In one case he suggested the partner of police officer Xavier Jugele, shot dead in Paris in April 2017, should not have spoken so freely of his love at a national memorial ceremony.

"I think this family trait should have been kept away from such a ceremony which would have benefited from more discretion," Le Pen wrote at the time on his blog.

Jugele was killed while on duty on the famous Champs Elysees avenue. His attacker was shot dead by police.

The policeman's partner -- who later married him posthumously -- had delivered a moving eulogy at the remembrance ceremony, led by then president Francois Hollande.

'Unacceptable provocation'

"I have no hatred, Xavier, because it is not like you and does not fit with what made your heart beat nor what made you a guardian of the peace," Etienne Cardiles said.

Le Pen is also being sued for telling Le Figaro newspaper in 2016 that "homosexuals are like salt in soup.
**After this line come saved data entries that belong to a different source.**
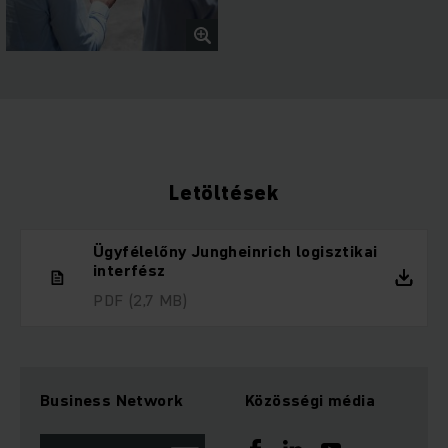
Letöltések
Ügyfélelőny Jungheinrich logisztikai
interfész
PDF
(2,7 MB)
Business Network
Közösségi média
If there isn't enough it's a bit bland; when there's too much, it's inedible."

And the court will also hear a complaint that he suggested a link between homosexuality and paedophilia in a video on his blog the same year.

Mousse, a campaign group against homophobic and sexist discrimination, brought the case him over the latter two remarks, describing them as an "unacceptable provocation to hate".

Le Pen's lawyer said in February that the far-right patriarch had "nothing against homosexuals", adding: "He claims above all his right to express an opinion".

Le Pen sits as an independent member of the European Parliament after being thrown out of his party by its current chief, his daughter Marine Le Pen, in 2015.

The younger Le Pen, who has struggled to rid her party of a reputation for anti-Semitism and racism, said her father was no longer welcome after he said the Nazi gas chambers were a mere "detail" of history.

A five-time presidential candidate, Jean-Marie Le Pen handed over control of the party to his daughter in 2011.

Since then however he has regularly quarrelled with her over party policy, and even sued in a failed bid to avoid being ditched as honorary party chairman.